━━━ DATASET EXCERPTS
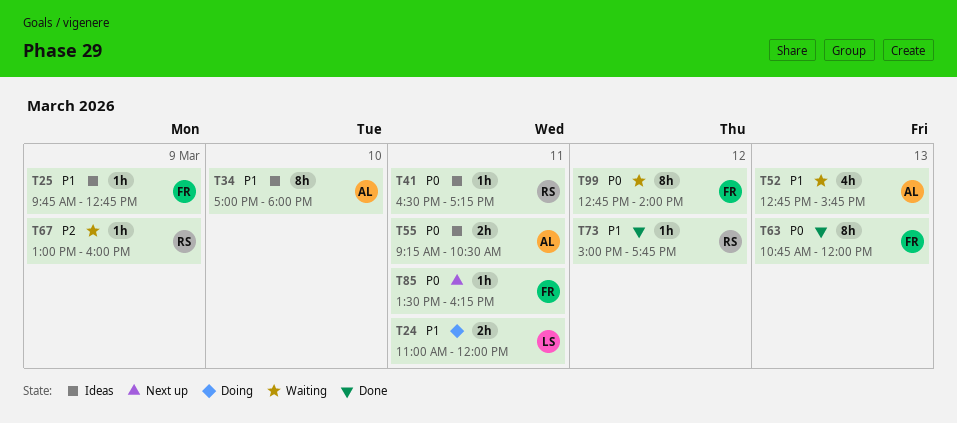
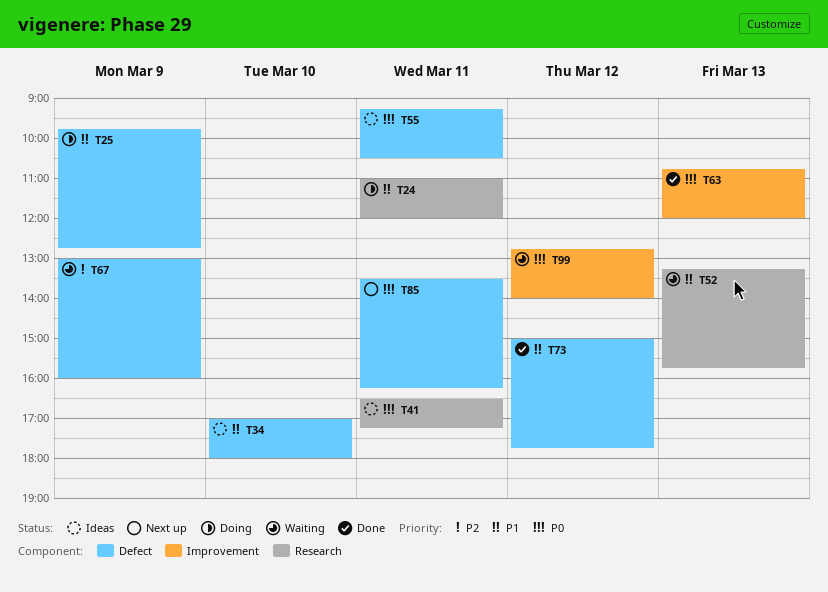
T25, status: Ideas -> Doing
T52, begins: 12:45 -> 13:15

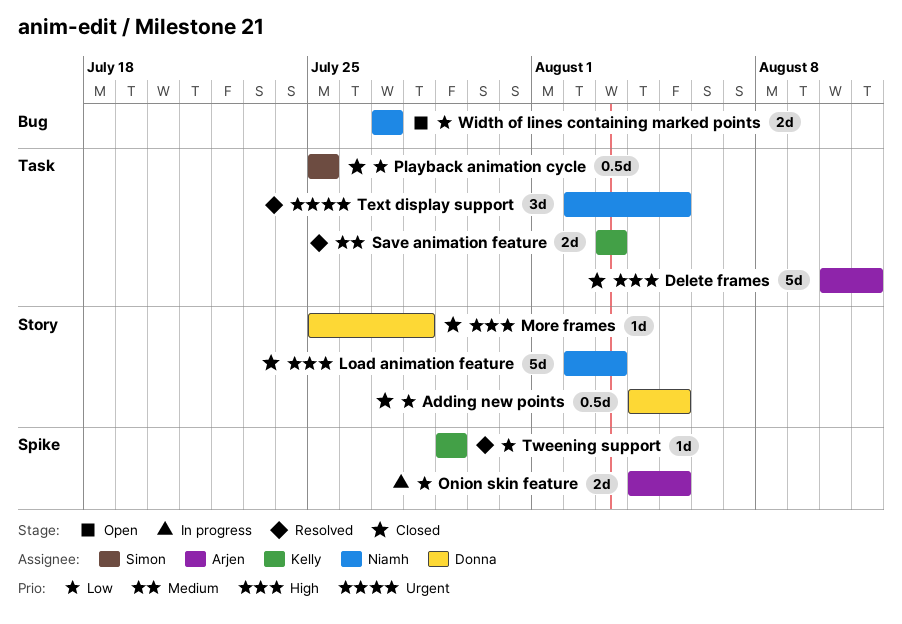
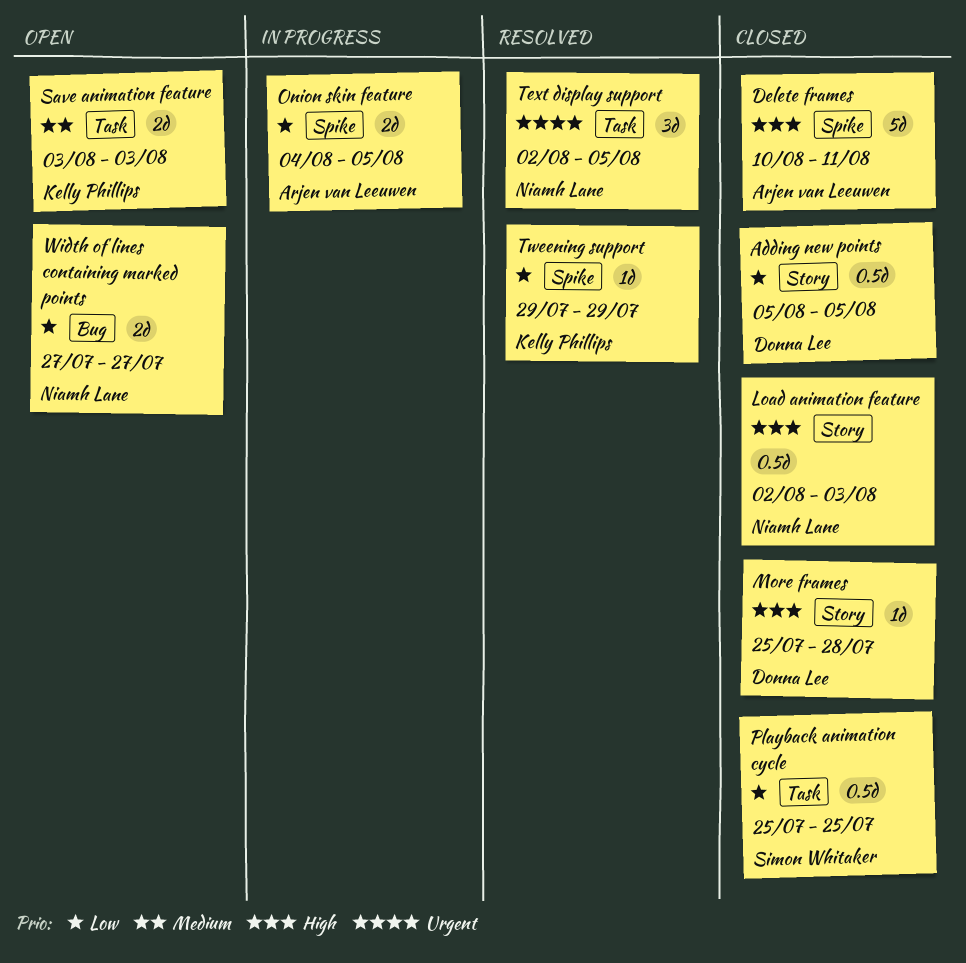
Adding new points, start: Aug 4 -> Aug 5
Delete frames, label: Task -> Spike
Load animation feature, estimate: 5d -> 0.5d
Save animation feature, status: Resolved -> Open

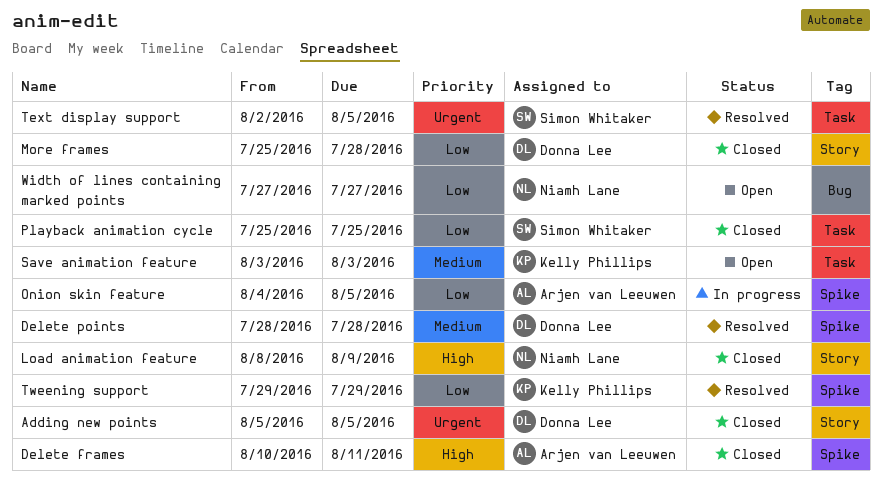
Adding new points, priority: Low -> Urgent
Delete points: none -> present
Load animation feature, start: Aug 2 -> Aug 8
Load animation feature, due: Aug 3 -> Aug 9
More frames, priority: High -> Low
Text display support, owner: Niamh Lane -> Simon Whitaker

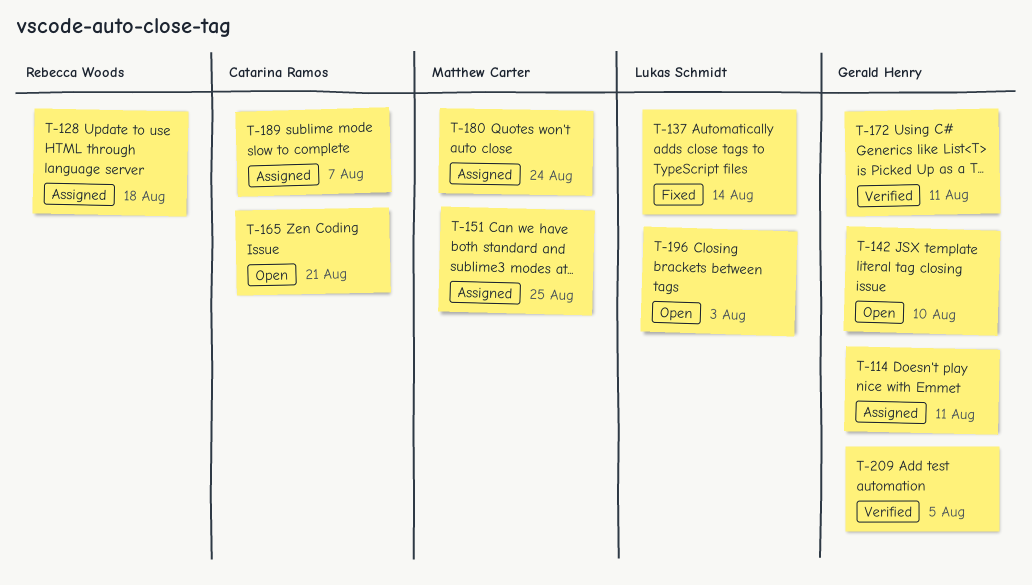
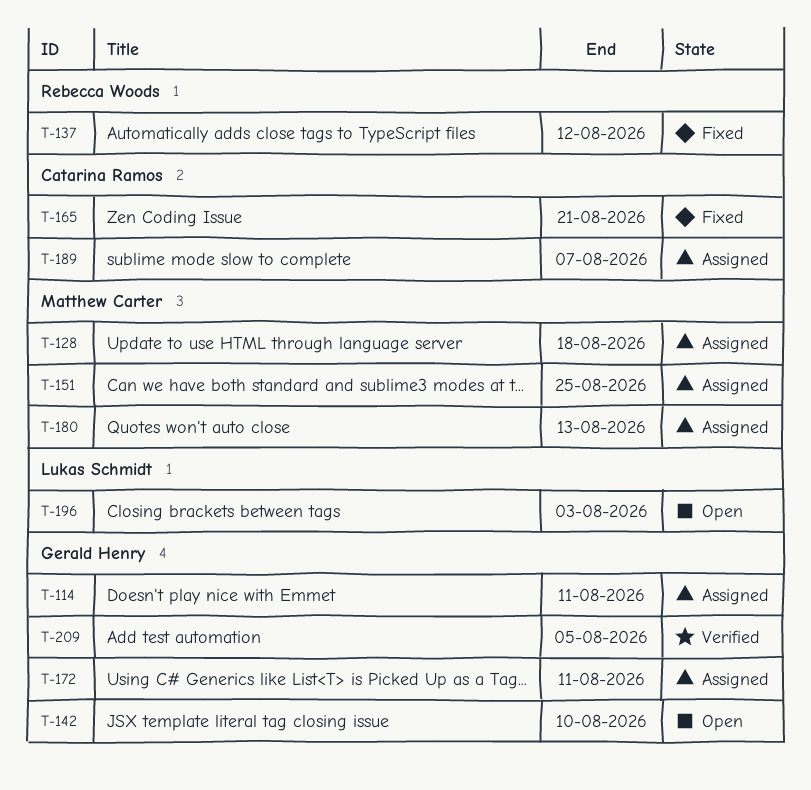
T-128, owner: Rebecca Woods -> Matthew Carter
T-137, owner: Lukas Schmidt -> Rebecca Woods
T-137, due: Aug 14 -> Aug 12
T-165, status: Open -> Fixed
T-172, status: Verified -> Assigned
T-180, due: Aug 24 -> Aug 13

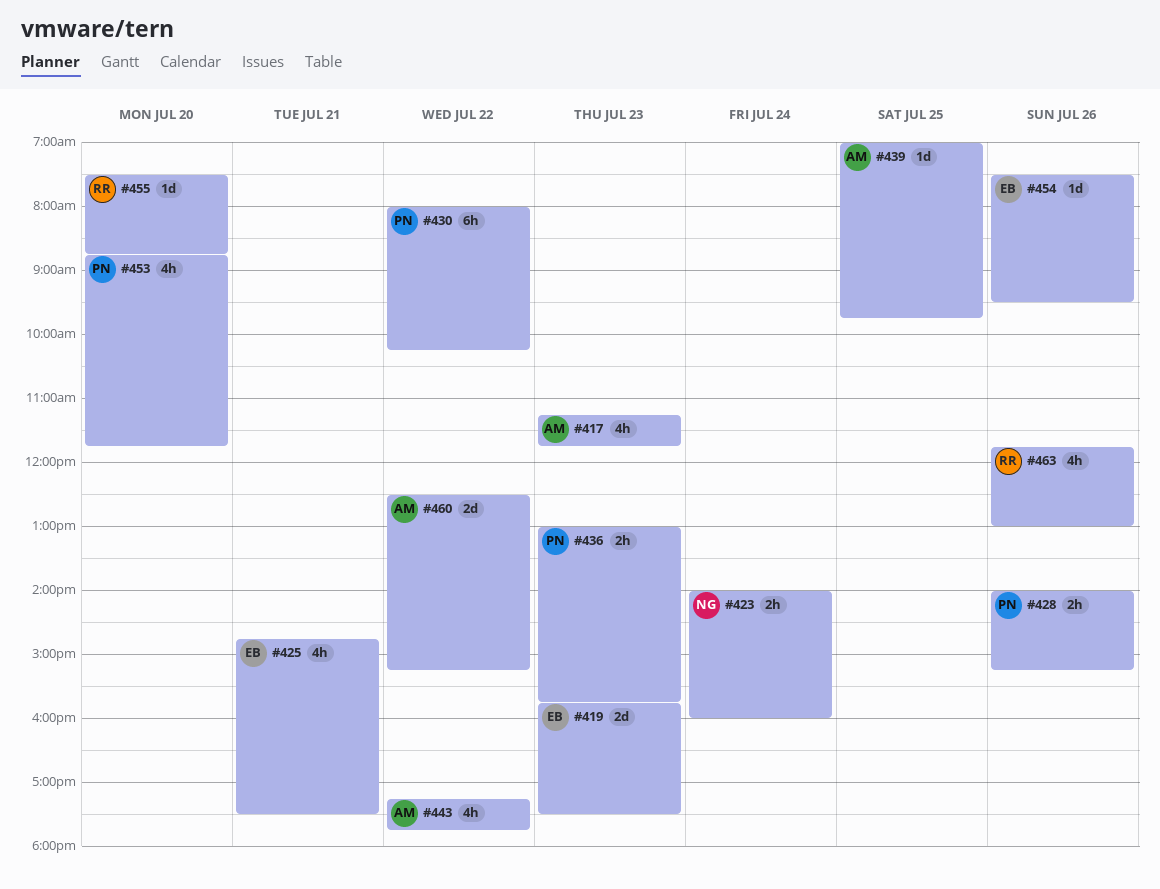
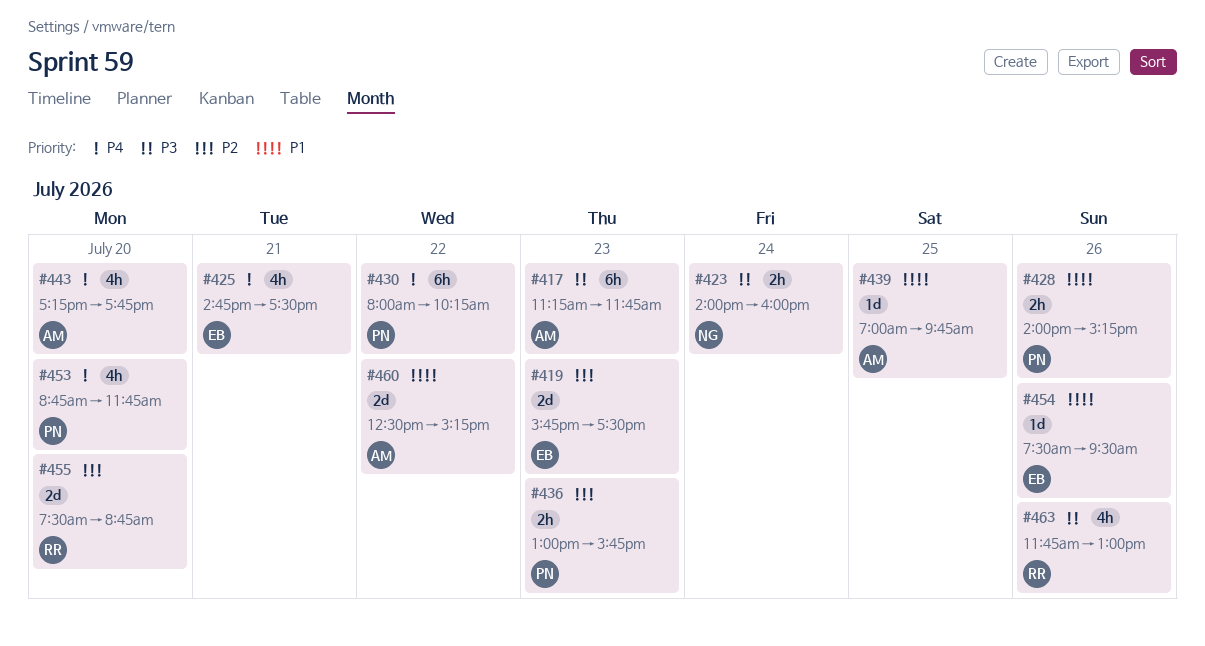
#417, estimate: 4h -> 6h
#443, day: Jul 22 -> Jul 20
#455, estimate: 1d -> 2d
━━━━━━
THE PROBLEM
Gather each line in the entries above where the string "feature" is found.

WRITTEN RESPONSE
Load animation feature, estimate: 5d -> 0.5d
Save animation feature, status: Resolved -> Open
Load animation feature, start: Aug 2 -> Aug 8
Load animation feature, due: Aug 3 -> Aug 9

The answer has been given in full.